Over the years (nay, decades) that we have been married, I had come to believe that Larry had no strong opinions about bedding. Aside from his request that the bedroom not get too "flowery," I've been pretty much left to my own devices when it comes to picking out sheets, pillows, comforters, and the like. So, when casting about for a solution to my latest midlife crisis, I didn't even think to consult him.
You see, for 21 years, EVERY SINGLE DAY, I made our bed. I didn't mind. I
like making the bed. Even the days when I was post-partum, I would get up, shower and dress, MAKE THE BED, and then lie back down on it with the baby. If, by some strange confluence of events, the bed has not been made and it is already time to go to sleep, I first make the bed and THEN I pull down the covers and climb in.
A little weird, yes, but it makes me happy. And Larry didn't care.
But after 21 years of this bed-making regimen, I began to suffer a type of repetitive-motion malaise. I was sick of traveling to both sides of our bed multiple times to properly position the top sheet and the comforter. I was sick of having to place it just so on the bed so it wouldn't get all squiggly and out of place by the end of the week.
I needed my freedom.
So, once we got
our new mattress, I placed a queen-sized fitted sheet on it and then I covered that with a down comforter encased in a duvet (from IKEA, of course). Oh, how carefree I felt! How liberated from the tyranny of overly fussy bedmaking! Instead of prissily tucking in the top sheet, I could just toss my duvet-covered comforter on the bed and walk away. In the morning, instead of waking up in a tangle of pulled-out top sheet, I reveled in the feeling of the smooth fitted sheet beneath me and the crisp cotton-y coolness of the duvet on my cheek.
I was happy.
And then Larry said, "Where's the top sheet?"
"We don't need one!" I told him. "We have a duvet!"
"A what?" he asked.
"A duvet! They use them in Europe - no one uses a top sheet there."
"This isn't Europe. I need a top sheet."
"You're a guy. You're not even supposed to know what a top sheet is FOR. Besides, the picture in the mattress store didn't have one, either."
"What picture?"
"The big one on the wall, behind the sales desk..."
|
Cute? Yes. Bed privileges? Never. |
"The one with the woman sleeping with her golden retriever?"
"Yes!"
"Does this mean you're getting a
dog, too?"
Sigh. I've begrudgingly supplied Larry with a top sheet, but I refuse to pay any attention to it. When I make the bed, I pretend it isn't there, its ugly, fussy self all bunched up on his side of the bed at the bottom. I hates it and the domestic bondage it represents. Myself, I look to the future, a future devoid of unnecessary household tasks and stifling bedding. A future where I can emulate the culturally advanced Europeans who sleep free of the gagging restraint of extraneous bed linens, even if Larry does insist that it is nothing more than a symptom of creeping bedroom socialism.
But I'm not letting a dog on the bed. Blecch.

* Problem to work on
In the bedding essay, copy the passage starting at "I needed my" and ending at "on my cheek.", and substitute "flannel sheet" for "fitted sheet" throughout. The data is separate from the bedding essay and unrelated to it.

* Material provided
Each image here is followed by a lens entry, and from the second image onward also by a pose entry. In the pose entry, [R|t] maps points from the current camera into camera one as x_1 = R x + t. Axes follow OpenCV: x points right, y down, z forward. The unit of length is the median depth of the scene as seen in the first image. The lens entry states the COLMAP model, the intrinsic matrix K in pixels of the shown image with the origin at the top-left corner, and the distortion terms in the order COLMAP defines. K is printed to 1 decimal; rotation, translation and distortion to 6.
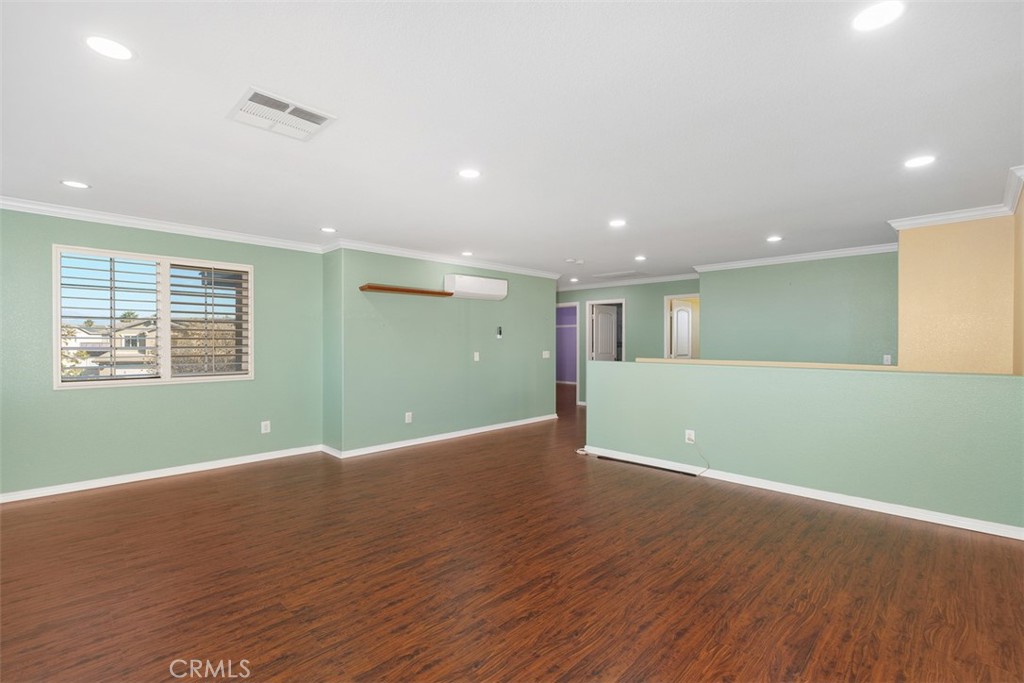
lens RADIAL K [[466.4, 0, 512.0], [0, 466.4, 341.5], [0, 0, 1]] dist [0.003569, 0.000078]
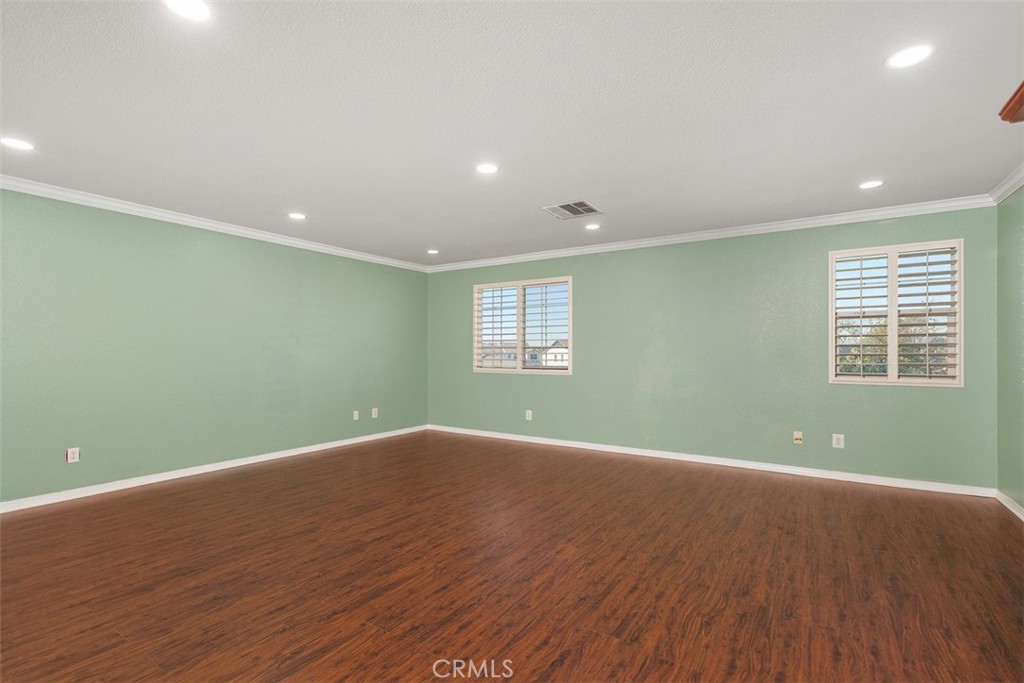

* Answer box
I needed my freedom.
So, once we got
our new mattress, I placed a queen-sized flannel sheet on it and then I covered that with a down comforter encased in a duvet (from IKEA, of course). Oh, how carefree I felt! How liberated from the tyranny of overly fussy bedmaking! Instead of prissily tucking in the top sheet, I could just toss my duvet-covered comforter on the bed and walk away. In the morning, instead of waking up in a tangle of pulled-out top sheet, I reveled in the feeling of the smooth flannel sheet beneath me and the crisp cotton-y coolness of the duvet on my cheek.